Another argument that is often forwarded is that intelligence tests are culturally biased—they are designed in such a way that Black intelligence is underestimated. Although it would be rash to contend that bias plays absolutely no role in race differences in intelligence, it is pretty clear that it does not play a large role: standardized IQ and high stakes tests predict outcomes equally well for all native-born people. As Earl Hunt argued in his textbook, “If cultural unfairness were a major cause of racial/ethnic differences in test performance, we would not have as much trouble detecting it as seems to be the case.” (p. 425).

Of course, there are other possible explanations of the Black-White gap, such as parenting styles, stereotype threat, and a legacy of slavery/discrimination among others. However, to date, none of these putative causal variables has been shown to have a significant effect on the IQ gap, and no researcher has yet made a compelling case that environmental variables can explain the gap. This is certainly not for lack of effort; for good reason, scholars are highly motivated to ascertain possible environmental causes of the gap and have tried for many years to do just that.

For these reasons, and many more, in a 1980s survey, most scholars with expertise rejected the environment-only interpretation of the racial IQ gap, and a plurality (45%) accepted some variant of the hereditarian hypothesis. Although data are hard to obtain today, this seems to remain true. In a recent survey with 228 participants (all relevant experts), most scholars continued to reject the environment-only interpretation (supported by 17%), and a majority believed that at least 50% of the gap was genetically caused (52%). Many scholars in the field have noted that there is a bizarre and unhealthy difference between publicly and privately expressed views. Publicly, most experts remain silent and allow vocal hereditarian skeptics to monopolize the press; privately, most concede that the hereditarian hypothesis is quite plausible. Here, we’ll leave the last word to the always judicious Earl Hunt: “Plausible cases can be made for both genetic and environmental contributions to [racial differences in] intelligence…Denials or overly precise statements on either the pro-genetic or pro-environmental side do not move the debate forward. They generate heat rather than light.” (p. 436).

Whatever the truth about the cause of racial differences in intelligence, it is not irresponsible to forward reasonable, cautiously worded, and testable hypotheses. Science progresses by rigorously testing hypotheses, and it is antithetical to the spirit of science to disregard and in fact rule out of bounds an entirely reasonable category of explanations (those that posit some genetic causation in intelligence differences among racial groups). The Bell Curve is not unique for forwarding such hypotheses; it is unique because it did so publicly. Academics and media pundits quickly made Murray an effigy and relentlessly flogged him as a warning to others: If you go public with what you know, you too will suffer this fate.

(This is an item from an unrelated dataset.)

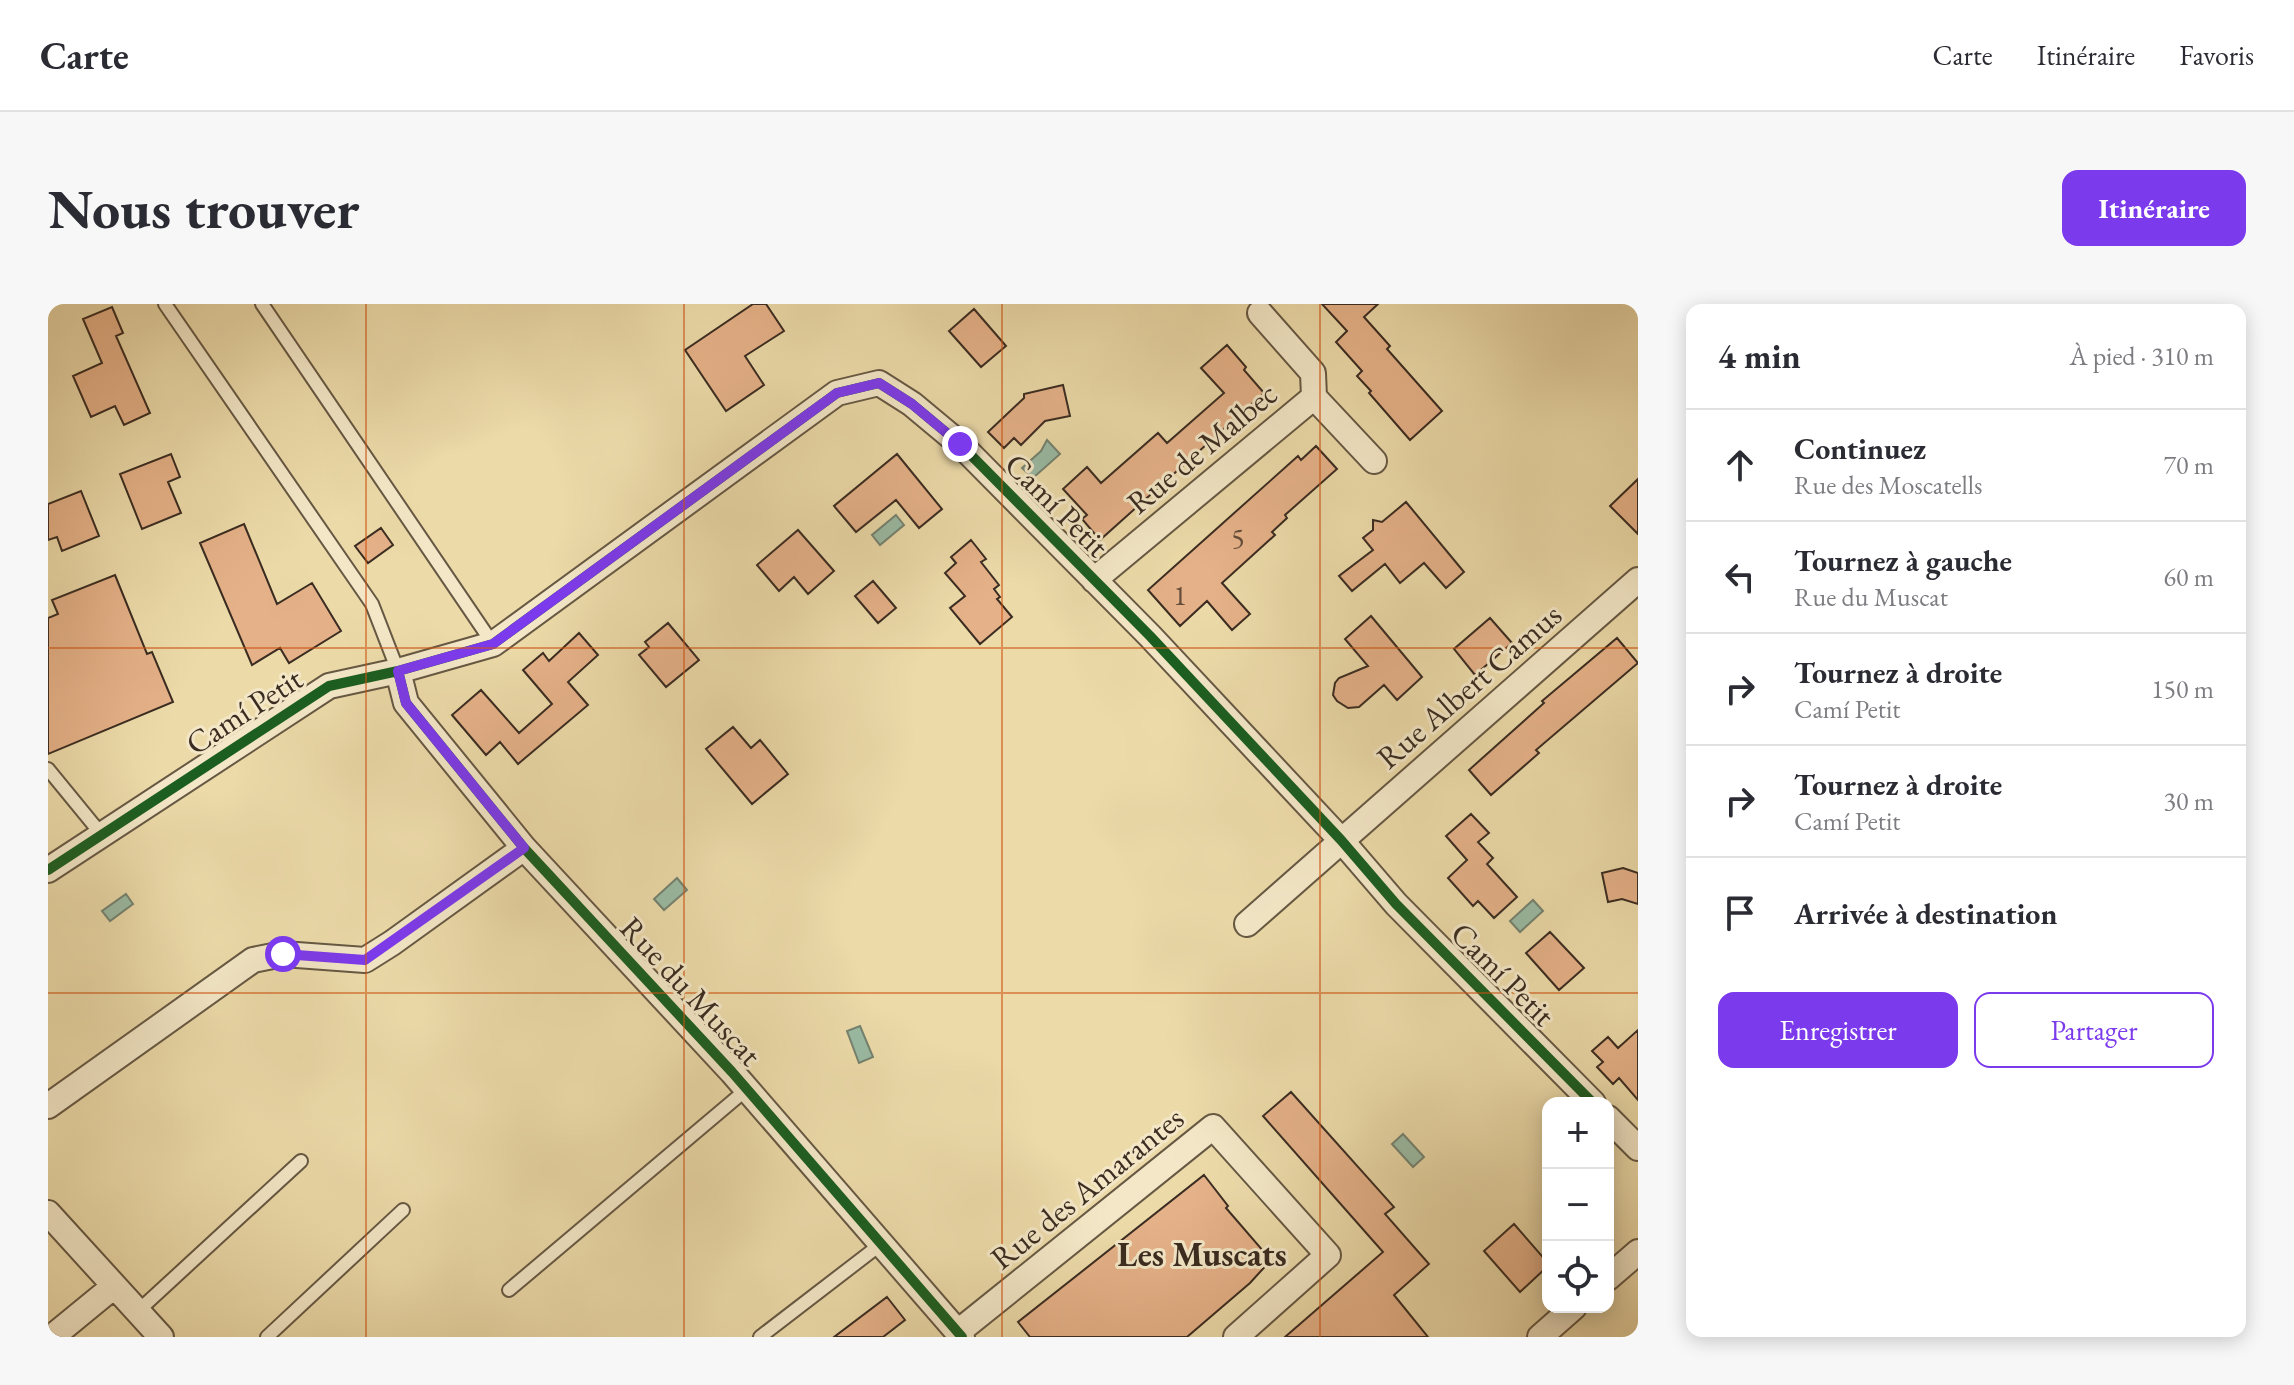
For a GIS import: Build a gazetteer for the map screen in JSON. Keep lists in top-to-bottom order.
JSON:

There are two versions of The Bell Curve. The first is a disgusting and bigoted fraud. The second is a judicious but provocative look at intelligence and its increasing importance in the United States. The first is a fiction. And the second is the real Bell Curve. Because many, if not most, of the pundits who assailed The Bell Curve did not and have not bothered to read it, the fictitious Bell Curve has thrived and continues to inspire furious denunciations. We have suggested that almost all of the proposals of The Bell Curve are plausible. Of course, it is possible that some are incorrect. But we will only know which ones if people responsibly engage the real Bell Curve instead of castigating a caricature.